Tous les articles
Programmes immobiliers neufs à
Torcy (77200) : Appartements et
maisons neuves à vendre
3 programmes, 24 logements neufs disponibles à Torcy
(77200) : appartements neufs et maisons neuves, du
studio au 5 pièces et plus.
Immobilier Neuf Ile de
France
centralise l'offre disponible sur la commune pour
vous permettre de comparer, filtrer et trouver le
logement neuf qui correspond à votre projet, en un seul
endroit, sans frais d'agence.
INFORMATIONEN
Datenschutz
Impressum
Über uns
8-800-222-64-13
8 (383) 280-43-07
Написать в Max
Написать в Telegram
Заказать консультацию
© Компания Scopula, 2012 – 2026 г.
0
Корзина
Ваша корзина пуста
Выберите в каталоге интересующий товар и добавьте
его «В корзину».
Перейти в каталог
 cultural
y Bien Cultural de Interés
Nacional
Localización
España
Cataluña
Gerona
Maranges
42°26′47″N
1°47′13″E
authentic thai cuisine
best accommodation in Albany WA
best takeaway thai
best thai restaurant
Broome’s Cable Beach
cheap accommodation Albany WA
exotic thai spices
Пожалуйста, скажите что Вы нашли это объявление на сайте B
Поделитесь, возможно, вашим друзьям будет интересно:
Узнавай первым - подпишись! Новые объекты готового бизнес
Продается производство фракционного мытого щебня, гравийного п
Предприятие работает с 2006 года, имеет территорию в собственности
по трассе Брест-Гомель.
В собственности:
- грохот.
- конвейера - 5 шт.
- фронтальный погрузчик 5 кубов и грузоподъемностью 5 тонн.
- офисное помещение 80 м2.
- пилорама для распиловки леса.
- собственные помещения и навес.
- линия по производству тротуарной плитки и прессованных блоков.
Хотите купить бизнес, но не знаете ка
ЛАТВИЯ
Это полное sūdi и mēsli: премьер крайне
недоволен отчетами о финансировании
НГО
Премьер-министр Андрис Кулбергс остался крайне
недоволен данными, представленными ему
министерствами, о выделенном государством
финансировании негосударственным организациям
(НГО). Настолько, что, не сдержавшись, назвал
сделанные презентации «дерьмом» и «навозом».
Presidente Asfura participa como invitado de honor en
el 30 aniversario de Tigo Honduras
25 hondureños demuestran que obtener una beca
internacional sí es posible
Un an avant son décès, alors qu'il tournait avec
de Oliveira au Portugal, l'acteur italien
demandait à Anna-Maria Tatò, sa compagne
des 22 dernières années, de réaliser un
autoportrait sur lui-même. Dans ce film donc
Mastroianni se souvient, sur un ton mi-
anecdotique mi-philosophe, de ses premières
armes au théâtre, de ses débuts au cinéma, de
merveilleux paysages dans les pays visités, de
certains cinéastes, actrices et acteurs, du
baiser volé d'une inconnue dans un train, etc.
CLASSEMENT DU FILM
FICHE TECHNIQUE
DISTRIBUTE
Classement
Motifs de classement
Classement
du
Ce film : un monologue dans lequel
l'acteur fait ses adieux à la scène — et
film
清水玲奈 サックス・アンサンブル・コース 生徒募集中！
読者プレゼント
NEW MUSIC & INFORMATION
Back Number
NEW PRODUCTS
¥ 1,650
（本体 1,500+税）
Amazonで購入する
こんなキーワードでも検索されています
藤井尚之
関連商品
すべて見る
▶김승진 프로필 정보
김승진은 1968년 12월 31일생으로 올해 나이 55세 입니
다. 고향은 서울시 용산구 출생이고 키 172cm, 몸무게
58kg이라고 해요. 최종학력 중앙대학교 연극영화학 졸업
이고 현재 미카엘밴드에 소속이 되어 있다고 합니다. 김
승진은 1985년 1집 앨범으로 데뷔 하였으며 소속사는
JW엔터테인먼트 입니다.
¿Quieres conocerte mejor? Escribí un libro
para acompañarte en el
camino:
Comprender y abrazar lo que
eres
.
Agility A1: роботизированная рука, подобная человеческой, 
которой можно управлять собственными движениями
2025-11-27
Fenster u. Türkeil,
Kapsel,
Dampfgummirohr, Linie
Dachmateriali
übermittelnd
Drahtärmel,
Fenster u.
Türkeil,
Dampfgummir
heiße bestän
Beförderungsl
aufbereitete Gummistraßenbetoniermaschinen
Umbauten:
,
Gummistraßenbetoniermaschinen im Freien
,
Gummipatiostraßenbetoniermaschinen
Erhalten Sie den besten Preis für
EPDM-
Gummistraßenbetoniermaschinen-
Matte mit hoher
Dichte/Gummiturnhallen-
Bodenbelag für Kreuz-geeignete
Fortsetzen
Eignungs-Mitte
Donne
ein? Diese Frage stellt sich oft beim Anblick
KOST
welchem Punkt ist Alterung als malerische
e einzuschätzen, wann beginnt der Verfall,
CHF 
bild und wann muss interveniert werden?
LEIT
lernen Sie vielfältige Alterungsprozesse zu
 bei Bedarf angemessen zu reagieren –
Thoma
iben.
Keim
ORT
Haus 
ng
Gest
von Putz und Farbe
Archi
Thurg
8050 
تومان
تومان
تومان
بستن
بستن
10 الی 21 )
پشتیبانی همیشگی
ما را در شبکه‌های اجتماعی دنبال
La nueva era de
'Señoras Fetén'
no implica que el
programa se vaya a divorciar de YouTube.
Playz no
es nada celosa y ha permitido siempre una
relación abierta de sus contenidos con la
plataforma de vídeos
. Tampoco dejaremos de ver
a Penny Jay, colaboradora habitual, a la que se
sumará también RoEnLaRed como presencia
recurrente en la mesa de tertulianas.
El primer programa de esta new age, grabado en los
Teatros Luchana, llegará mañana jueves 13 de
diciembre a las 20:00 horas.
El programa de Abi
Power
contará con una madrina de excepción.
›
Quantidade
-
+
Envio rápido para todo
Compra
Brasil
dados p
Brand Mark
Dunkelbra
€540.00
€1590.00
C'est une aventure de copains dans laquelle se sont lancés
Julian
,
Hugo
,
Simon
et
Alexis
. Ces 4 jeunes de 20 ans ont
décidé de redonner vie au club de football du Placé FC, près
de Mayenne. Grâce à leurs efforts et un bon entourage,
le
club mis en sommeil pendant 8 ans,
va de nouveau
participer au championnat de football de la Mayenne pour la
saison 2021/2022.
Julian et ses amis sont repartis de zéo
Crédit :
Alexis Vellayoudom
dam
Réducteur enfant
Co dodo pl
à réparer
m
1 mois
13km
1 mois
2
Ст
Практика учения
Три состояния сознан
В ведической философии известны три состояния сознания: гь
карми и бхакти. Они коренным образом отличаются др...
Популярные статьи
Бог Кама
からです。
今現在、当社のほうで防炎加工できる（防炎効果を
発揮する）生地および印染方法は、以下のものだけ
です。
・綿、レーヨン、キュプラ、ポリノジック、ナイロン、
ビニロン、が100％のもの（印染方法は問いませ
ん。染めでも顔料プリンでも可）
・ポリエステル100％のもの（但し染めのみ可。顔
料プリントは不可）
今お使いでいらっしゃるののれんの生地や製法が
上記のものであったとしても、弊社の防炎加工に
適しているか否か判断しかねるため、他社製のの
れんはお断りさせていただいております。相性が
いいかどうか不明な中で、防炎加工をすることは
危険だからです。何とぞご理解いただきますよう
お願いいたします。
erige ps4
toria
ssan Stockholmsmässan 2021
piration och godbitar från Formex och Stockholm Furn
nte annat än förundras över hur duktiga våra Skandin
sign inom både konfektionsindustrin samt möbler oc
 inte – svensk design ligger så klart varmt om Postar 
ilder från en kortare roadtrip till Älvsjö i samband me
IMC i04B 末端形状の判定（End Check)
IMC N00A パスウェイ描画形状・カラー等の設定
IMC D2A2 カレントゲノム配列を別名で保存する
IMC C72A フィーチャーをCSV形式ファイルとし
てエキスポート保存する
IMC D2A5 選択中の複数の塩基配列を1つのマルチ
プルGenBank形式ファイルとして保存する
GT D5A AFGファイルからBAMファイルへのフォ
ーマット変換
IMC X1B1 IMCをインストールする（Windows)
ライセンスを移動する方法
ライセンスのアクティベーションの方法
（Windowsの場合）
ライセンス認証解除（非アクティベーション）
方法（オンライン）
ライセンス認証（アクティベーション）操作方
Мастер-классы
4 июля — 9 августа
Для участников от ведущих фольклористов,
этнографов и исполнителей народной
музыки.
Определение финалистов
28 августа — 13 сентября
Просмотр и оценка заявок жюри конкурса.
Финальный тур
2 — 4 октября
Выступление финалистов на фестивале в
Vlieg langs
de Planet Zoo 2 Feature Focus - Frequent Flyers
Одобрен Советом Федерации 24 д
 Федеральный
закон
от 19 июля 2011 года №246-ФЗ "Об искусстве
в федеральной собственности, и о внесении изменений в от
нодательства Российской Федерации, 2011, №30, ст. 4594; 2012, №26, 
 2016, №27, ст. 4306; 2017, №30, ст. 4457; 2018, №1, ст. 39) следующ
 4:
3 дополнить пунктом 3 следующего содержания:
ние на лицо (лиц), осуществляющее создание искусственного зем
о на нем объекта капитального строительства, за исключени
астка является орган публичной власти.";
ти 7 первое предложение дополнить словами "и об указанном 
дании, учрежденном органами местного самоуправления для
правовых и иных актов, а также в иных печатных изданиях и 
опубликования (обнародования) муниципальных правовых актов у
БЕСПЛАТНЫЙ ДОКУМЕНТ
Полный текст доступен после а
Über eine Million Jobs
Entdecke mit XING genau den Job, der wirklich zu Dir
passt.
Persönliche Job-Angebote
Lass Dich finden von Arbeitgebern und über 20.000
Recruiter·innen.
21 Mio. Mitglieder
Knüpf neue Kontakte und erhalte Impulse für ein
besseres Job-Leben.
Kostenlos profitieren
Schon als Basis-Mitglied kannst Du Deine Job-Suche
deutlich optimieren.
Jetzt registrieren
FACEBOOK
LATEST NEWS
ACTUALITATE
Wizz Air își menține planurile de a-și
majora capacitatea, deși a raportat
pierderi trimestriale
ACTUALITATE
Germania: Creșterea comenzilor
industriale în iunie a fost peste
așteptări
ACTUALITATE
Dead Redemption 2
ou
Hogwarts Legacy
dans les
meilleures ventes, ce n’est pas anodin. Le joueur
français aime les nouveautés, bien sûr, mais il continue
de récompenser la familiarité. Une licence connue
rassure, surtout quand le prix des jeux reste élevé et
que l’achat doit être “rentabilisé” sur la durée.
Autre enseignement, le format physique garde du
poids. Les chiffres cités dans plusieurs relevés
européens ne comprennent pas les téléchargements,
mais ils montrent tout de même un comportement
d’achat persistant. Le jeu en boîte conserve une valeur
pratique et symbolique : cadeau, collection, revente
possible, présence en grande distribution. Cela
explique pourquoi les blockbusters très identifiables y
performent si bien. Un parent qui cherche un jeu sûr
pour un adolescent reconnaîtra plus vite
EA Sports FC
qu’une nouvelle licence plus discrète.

(Required action) Above are the records. Copy the lines beginning at the one that has "Ce film : un monologue dans lequel" and ending with the one that has "Beförderungsl", unchanged.

(Answer box)
Ce film : un monologue dans lequel
l'acteur fait ses adieux à la scène — et
film
清水玲奈 サックス・アンサンブル・コース 生徒募集中！
読者プレゼント
NEW MUSIC & INFORMATION
Back Number
NEW PRODUCTS
¥ 1,650
（本体 1,500+税）
Amazonで購入する
こんなキーワードでも検索されています
藤井尚之
関連商品
すべて見る
▶김승진 프로필 정보
김승진은 1968년 12월 31일생으로 올해 나이 55세 입니
다. 고향은 서울시 용산구 출생이고 키 172cm, 몸무게
58kg이라고 해요. 최종학력 중앙대학교 연극영화학 졸업
이고 현재 미카엘밴드에 소속이 되어 있다고 합니다. 김
승진은 1985년 1집 앨범으로 데뷔 하였으며 소속사는
JW엔터테인먼트 입니다.
¿Quieres conocerte mejor? Escribí un libro
para acompañarte en el
camino:
Comprender y abrazar lo que
eres
.
Agility A1: роботизированная рука, подобная человеческой, 
которой можно управлять собственными движениями
2025-11-27
Fenster u. Türkeil,
Kapsel,
Dampfgummirohr, Linie
Dachmateriali
übermittelnd
Drahtärmel,
Fenster u.
Türkeil,
Dampfgummir
heiße bestän
Beförderungsl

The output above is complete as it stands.